=== Section Start ===
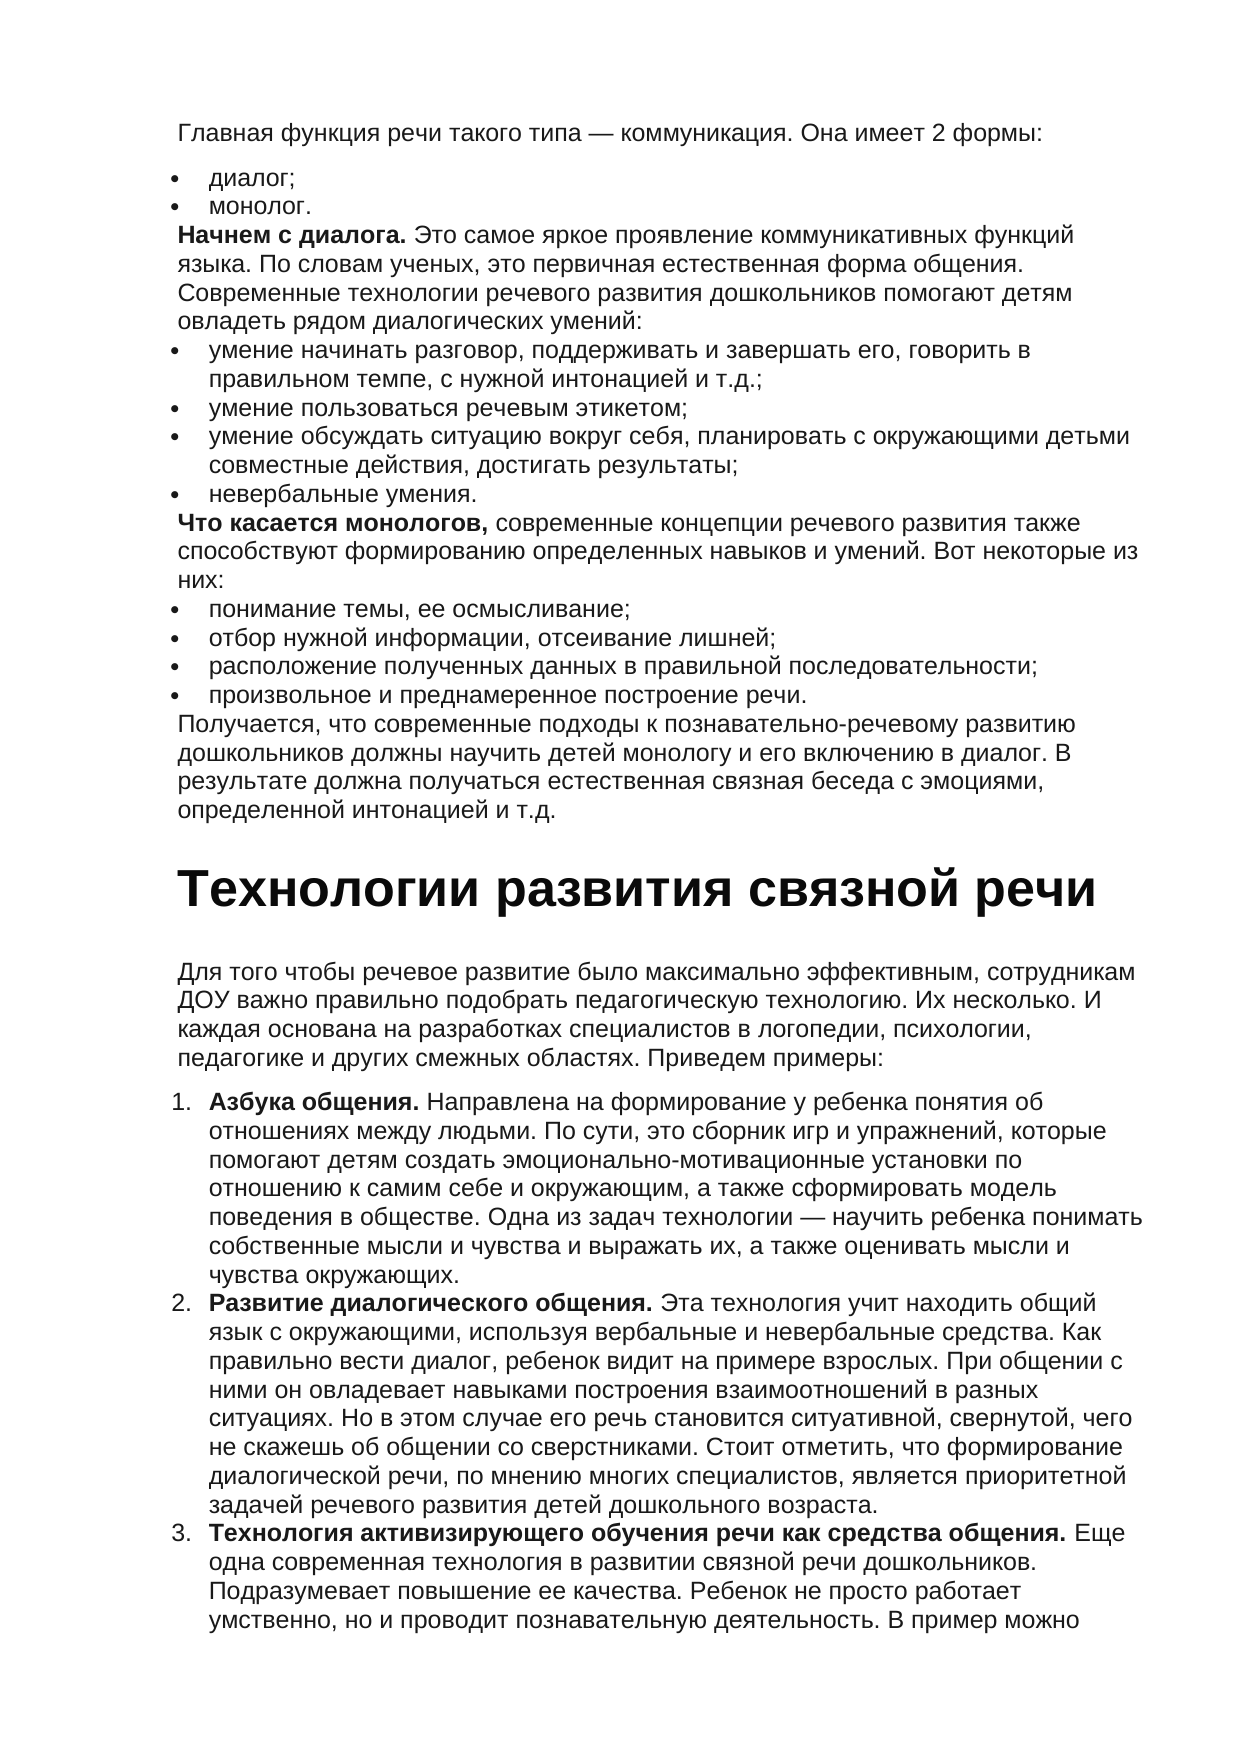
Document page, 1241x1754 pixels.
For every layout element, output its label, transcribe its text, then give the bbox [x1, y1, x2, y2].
=== Section End ===
=== Section Start ===
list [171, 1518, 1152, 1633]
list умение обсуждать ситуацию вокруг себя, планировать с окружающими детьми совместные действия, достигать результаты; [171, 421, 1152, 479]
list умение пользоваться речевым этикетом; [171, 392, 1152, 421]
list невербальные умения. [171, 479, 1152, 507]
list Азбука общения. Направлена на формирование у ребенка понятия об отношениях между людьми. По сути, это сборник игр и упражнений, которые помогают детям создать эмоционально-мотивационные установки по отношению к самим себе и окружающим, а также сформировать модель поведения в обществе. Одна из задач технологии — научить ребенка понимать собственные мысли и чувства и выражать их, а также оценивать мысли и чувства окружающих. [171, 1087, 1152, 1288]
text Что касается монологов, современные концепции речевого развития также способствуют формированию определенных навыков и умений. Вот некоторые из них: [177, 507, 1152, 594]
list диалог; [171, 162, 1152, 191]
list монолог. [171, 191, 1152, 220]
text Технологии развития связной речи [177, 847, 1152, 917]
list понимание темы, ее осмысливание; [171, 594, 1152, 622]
=== Section End ===
> WRITTEN TASK:
Within the material above, copy exactly the lines from the line that holds "Document page, 1241x1754 pixels." up to and including the line that holds "For every layout".

> RESPONSE TO THIS TASK:
Document page, 1241x1754 pixels.
For every layout element, output its label, transcribe its text, then give the bbox [x1, y1, x2, y2].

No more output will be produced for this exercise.